The following are examples where the evaluator model didnt found pertinent information in the database and did perform a search web.

In [7]:
query = "Who invented keytruda?"
CRAG(
    query = query,
    corpus = corpus,
    answers = answers,
    safeURLs = ['keytruda.com','wikipedia']
    )

Does the following document have exact information to answer the following query?
    Please choose one of the two possible options: Yes, or No.
    

        Question: Who invented keytruda?

        Document: Keytruda is administered as an intravenous infusion over 30 minutes.

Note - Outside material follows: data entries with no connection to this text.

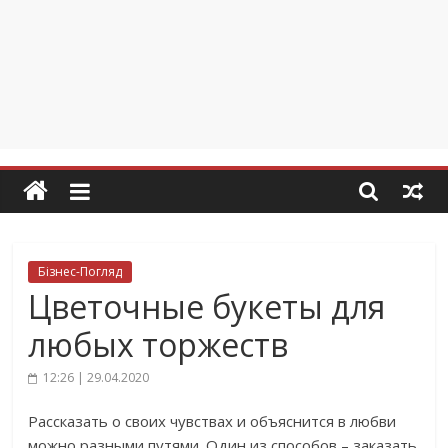
Бізнес-Погляд
Цветочные букеты для
любых торжеств
12:26 | 29.04.2020
Рассказать о своих чувствах и объяснится в любви
можно разными путями. Один из способов – заказать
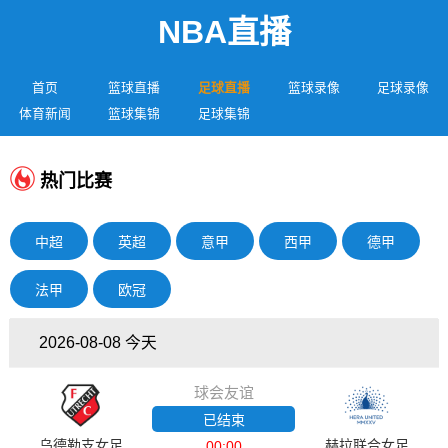
NBA直播
首页
篮球直播
足球直播
篮球录像
足球录像
体育新闻
篮球集锦
足球集锦
热门比赛
中超
英超
意甲
西甲
德甲
法甲
欧冠
2026-08-08 今天
球会友谊
已结束
乌德勒支女足
赫拉联合女足
00:00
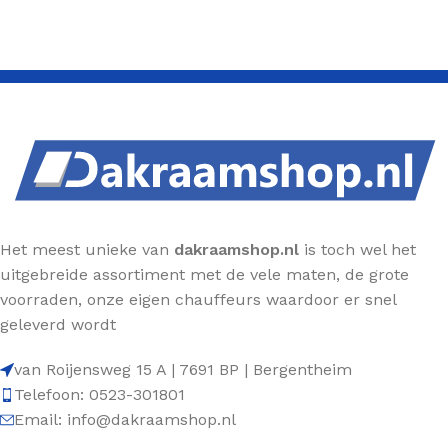
Het meest unieke van
dakraamshop.nl
is toch wel het
uitgebreide assortiment met de vele maten, de grote
voorraden, onze eigen chauffeurs waardoor er snel
geleverd wordt
van Roijensweg 15 A | 7691 BP | Bergentheim
Telefoon: 0523-301801
Email: info@dakraamshop.nl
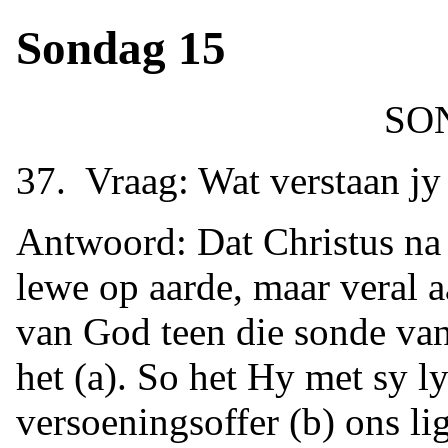
Sondag 15
SO
37. Vraag: Wat verstaan jy
Antwoord: Dat Christus na 
lewe op aarde, maar veral a
van God teen die sonde van
het (a). So het Hy met sy ly
versoeningsoffer (b) ons li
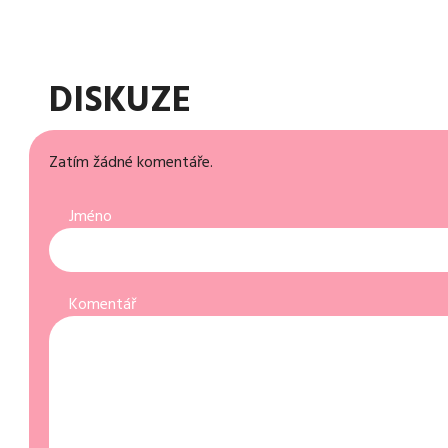
DISKUZE
Zatím žádné komentáře.
Jméno
Komentář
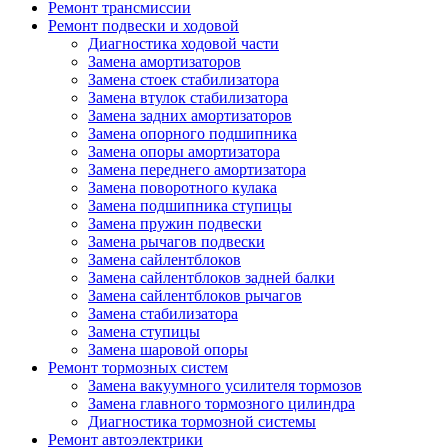
Ремонт трансмиссии
Ремонт подвески и ходовой
Диагностика ходовой части
Замена амортизаторов
Замена стоек стабилизатора
Замена втулок стабилизатора
Замена задних амортизаторов
Замена опорного подшипника
Замена опоры амортизатора
Замена переднего амортизатора
Замена поворотного кулака
Замена подшипника ступицы
Замена пружин подвески
Замена рычагов подвески
Замена сайлентблоков
Замена сайлентблоков задней балки
Замена сайлентблоков рычагов
Замена стабилизатора
Замена ступицы
Замена шаровой опоры
Ремонт тормозных систем
Замена вакуумного усилителя тормозов
Замена главного тормозного цилиндра
Диагностика тормозной системы
Ремонт автоэлектрики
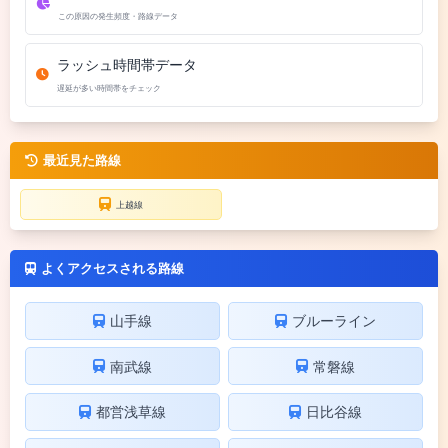
この原因の発生頻度・路線データ
ラッシュ時間帯データ
遅延が多い時間帯をチェック
最近見た路線
上越線
よくアクセスされる路線
山手線
ブルーライン
南武線
常磐線
都営浅草線
日比谷線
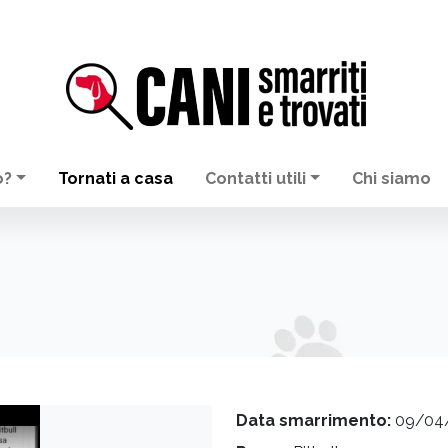
o?
Tornati a casa
Contatti utili
Chi siamo
Data smarrimento:
09/04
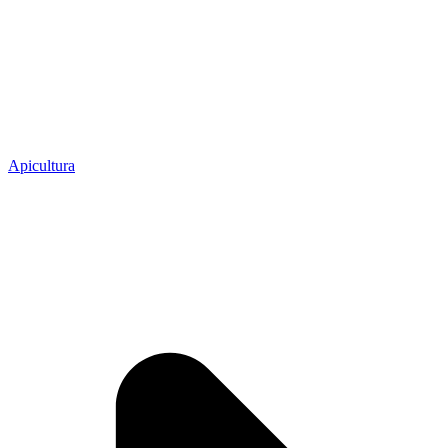
Apicultura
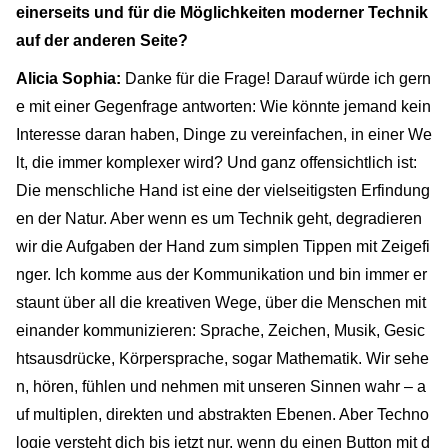
einerseits und für die Möglichkeiten moderner Technik
auf der anderen Seite?
Alicia Sophia:
Danke für die Frage! Darauf würde ich gern
e mit einer Gegenfrage antworten: Wie könnte jemand kein
Interesse daran haben, Dinge zu vereinfachen, in einer We
lt, die immer komplexer wird? Und ganz offensichtlich ist:
Die menschliche Hand ist eine der vielseitigsten Erfindung
en der Natur. Aber wenn es um Technik geht, degradieren
wir die Aufgaben der Hand zum simplen Tippen mit Zeigefi
nger. Ich komme aus der Kommunikation und bin immer er
staunt über all die kreativen Wege, über die Menschen mit
einander kommunizieren: Sprache, Zeichen, Musik, Gesic
htsausdrücke, Körpersprache, sogar Mathematik. Wir sehe
n, hören, fühlen und nehmen mit unseren Sinnen wahr – a
uf multiplen, direkten und abstrakten Ebenen. Aber Techno
logie versteht dich bis jetzt nur, wenn du einen Button mit d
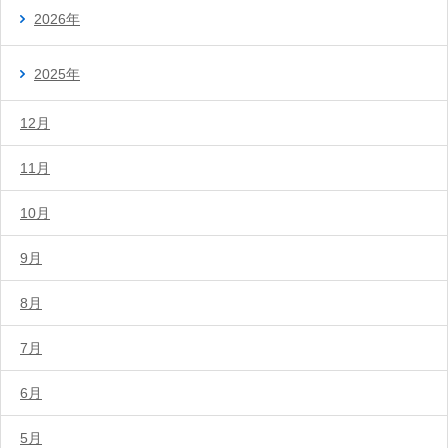
2026年
2025年
12月
11月
10月
9月
8月
7月
6月
5月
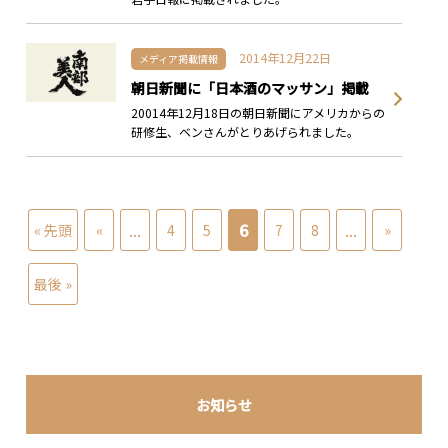
2014年12月22日
メディア掲載情報
朝日新聞に「日本酒のマッサン」掲載
20014年12月18日の朝日新聞にアメリカからの
研修生、ベンさんがとりあげられました。
...
6
...
« 先頭
«
4
5
7
8
»
最後 »
お知らせ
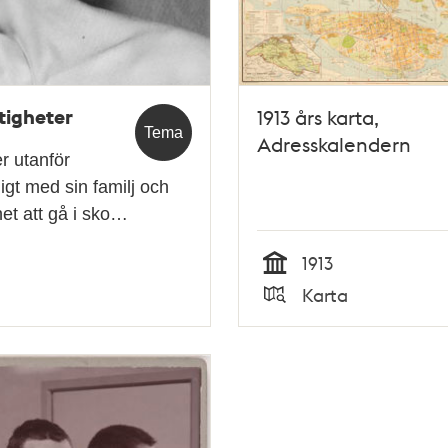
tigheter
1913 års karta,
Tema
Adresskalendern
r utanför
igt med sin familj och
et att gå i sko…
1913
Tid
Karta
Typ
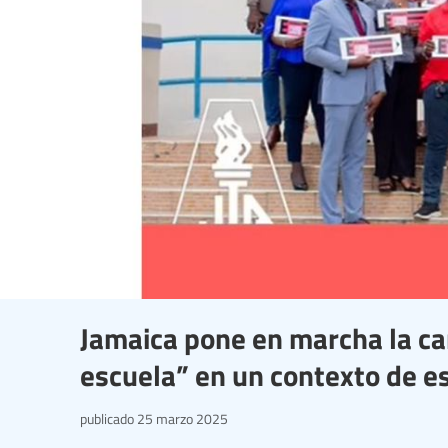
Jamaica pone en marcha la ca
escuela” en un contexto de es
publicado
25 marzo 2025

        Evaluation: [Select one: Yes, No]:
No
IMPORTANT: This information is not extracted from the official database
Web Query: Inventor of Keytruda
 Pembrolizumab, sold under the brand name Keytruda, is a humanized
antibody used in cancer immunotherapy that treats melanoma, lung
cancer, head and neck cancer, ...


GPT RESPONSE:
Keytruda, also known as pembrolizumab, was developed by the
pharmaceutical company Merck & Co., Inc. It was approved by the Food
and Drug Administration (FDA) in 2014 for the treatment of advanced
melanoma.


In [4]:
query = "keytruda and chemotherapy are the same?"
CRAG(
    query = query,
    corpus = corpus,
    answers = answers,
    safeURLs = ['keytruda.com','wikipedia'],
    printp = True
    )

Does the following document have exact information to answer the following query?
    Please choose one of the two possible options: Yes, or No.
    

        Question: keytruda and chemotherapy are the same?

        Document:  Yes, Keytruda demonstrated superior efficacy in terms of overall survival and progression-free survival compared to chemotherapy in NSCLC patients.

        Evaluation: [Select one: Yes, No]:
Yes


GPT RESPONSE:
No, Keytruda (pembrolizumab) and chemotherapy are not the same.
Keytruda is an immunotherapy drug that works by targeting and blocking
the PD-1/PD-L1 pathway, thereby boosting the immune system to fight
cancer cells. On the other hand, chemotherapy involves using drugs
that directly kill rapidly dividing cancer cells but can also affect
normal cells. In studies, Keytruda has demonstrated superior efficacy
in terms of overall survival and progression-free survival compared to
chemotherapy in patients with non-small cell lung cancer (NSCLC).


This last example is very important, since the base document retriever system found an answer that responds affirmatively to our query: "Is keytruda and chemo the same?", however, our evaluator model detects that it is not an appropriate answer to our question and send to the web search. Finally, GPT clearly explains the difference between chemo and keytruda to us by taking information from secure websites.